= Office of Safe and Healthy Students =

The Office of Safe and Healthy Students (OSHS) (formerly Office of Safe and Drug-Free Schools (OSDFS) is a subdivision within the United States Department of Education that is responsible for assisting drug and violence prevention activities within the nation's schools.

The office was established by the Department of Education in 2002, pursuant to the Safe and Drug-Free Schools and Communities Act part of the No Child Left Behind Act of 2001.

==Responsibilities==

The Office of Safe and Healthy Students administers, coordinates, and recommends policy for improving the quality of programs and activities designed to:
- Provide financial assistance for drug and violence prevention activities and activities that promote the health and well-being of students in elementary and secondary schools, and institutions of higher education. These activities may be carried out by State and local educational agencies and by other public and private nonprofit organizations.
- Participate in the formulation and development of Department of Education program policy and legislative proposals, and in overall Administration policies related to violence and drug prevention.
- Participate in interagency committees, groups, and partnerships related to drug and violence prevention, coordinating with other federal agencies on issues related to comprehensive school health, and advising the Secretary of Education on the formulation of comprehensive school health education policy.
- Participate with other federal agencies in the development of a national research agenda for drug and violence prevention.
- Administer the department's programs relating to character and civics education.

==Organization==
The Office of Safe and Healthy Students was under the supervision of the Assistant Deputy Secretary, who reports to the Secretary and the Deputy Secretary on policy and program administration matters. As of August 2011, OSDFS moved under the Office of Elementary and Secondary Education. The Immediate Office of the Assistant Deputy Secretary provides overall direction, coordination, and leadership to the following major elements:
- Health, Mental Health, Environmental Health, and Physical Education
- Drug-Violence Prevention - State Programs (eliminated in 2010)
- Drug-Violence Prevention - National Programs
- Character and Civic Education
- Policy and Cross-Cutting Programs

==Directors==
Bush administration Secretary of Education Rod Paige appointed the first two directors [title is officially Assistant Deputy Secretary] of the Office of Safe and Drug Free Schools, Eric G. Andell (2002–2003) and Deborah A. Price (2004–2009).

Obama administration Secretary of Education Arne Duncan appointed Assistant Deputy Secretary Kevin Jennings in May 2009.

==SDFSC Advisory Committee==
The Safe and Drug-Free Schools and Communities Advisory Committee, authorized by the No Child Left Behind Act, was appointed by the U.S. Secretary of Education Margaret Spellings.
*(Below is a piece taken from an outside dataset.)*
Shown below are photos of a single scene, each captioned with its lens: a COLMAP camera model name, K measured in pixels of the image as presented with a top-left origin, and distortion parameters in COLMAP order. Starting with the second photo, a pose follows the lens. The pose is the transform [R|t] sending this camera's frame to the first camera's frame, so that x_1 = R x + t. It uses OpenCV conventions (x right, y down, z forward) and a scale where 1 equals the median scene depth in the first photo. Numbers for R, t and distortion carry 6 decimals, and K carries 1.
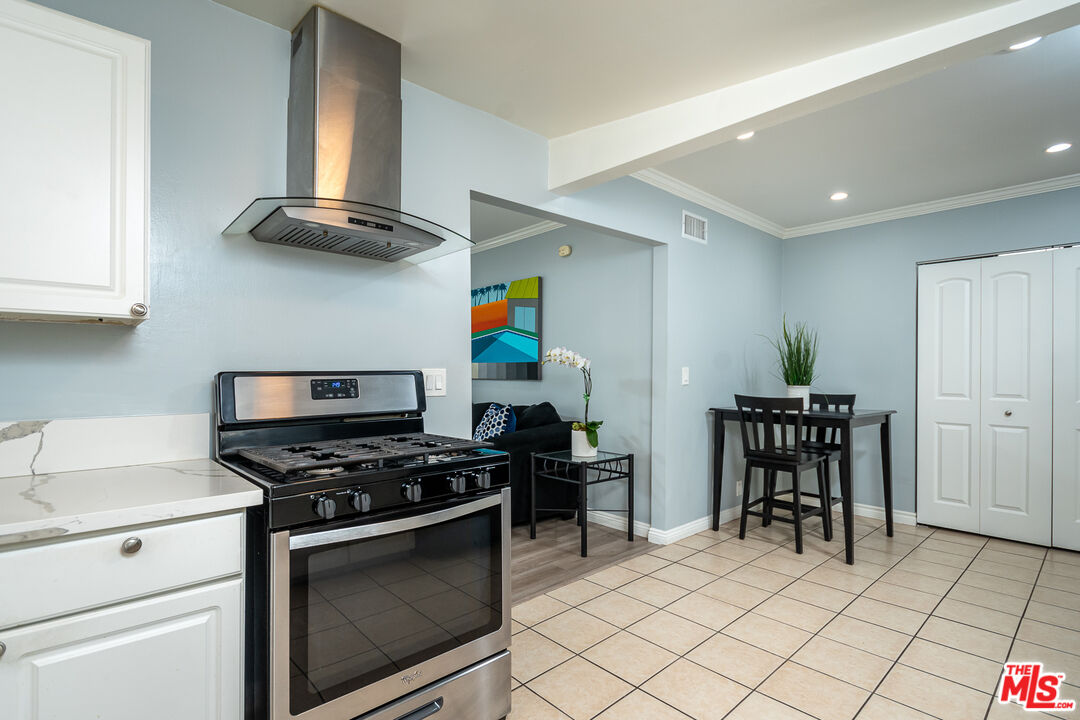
lens RADIAL K [[511.0, 0, 535.4], [0, 511.0, 370.0], [0, 0, 1]] dist [0.016293, 0.000319]
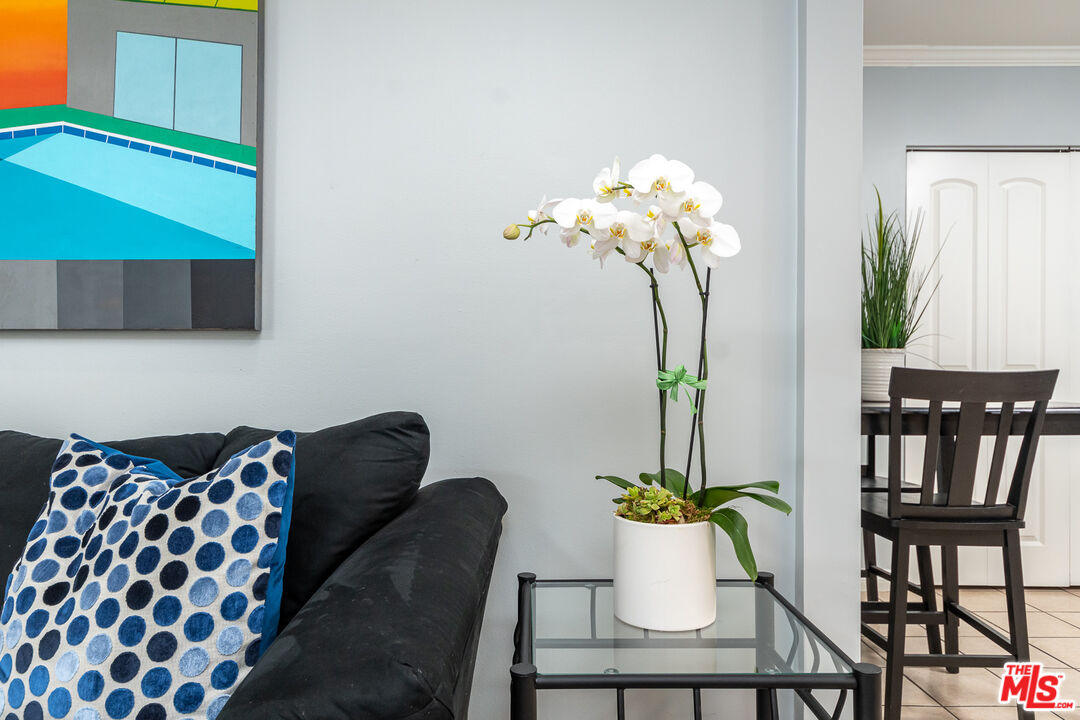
lens RADIAL K [[771.3, 0, 540.1], [0, 771.3, 361.9], [0, 0, 1]] dist [0.012669, 0.003880]
pose [[0.695927, -0.001336, 0.718112, -0.199883], [-0.002123, 0.999990, 0.003917, 0.038422], [-0.718110, -0.004250, 0.695917, 0.722443]]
The committee was established to provide advice to the Secretary on Federal, state, and local programs designated to create safe and drug-free schools, and on issues related to crisis planning. As outlined in section 4123(a), the committee will consult with, and provide advice to, the Secretary for the programs listed in section 4123(b) that are already carried out by the Office of Safe and Drug-Free Schools.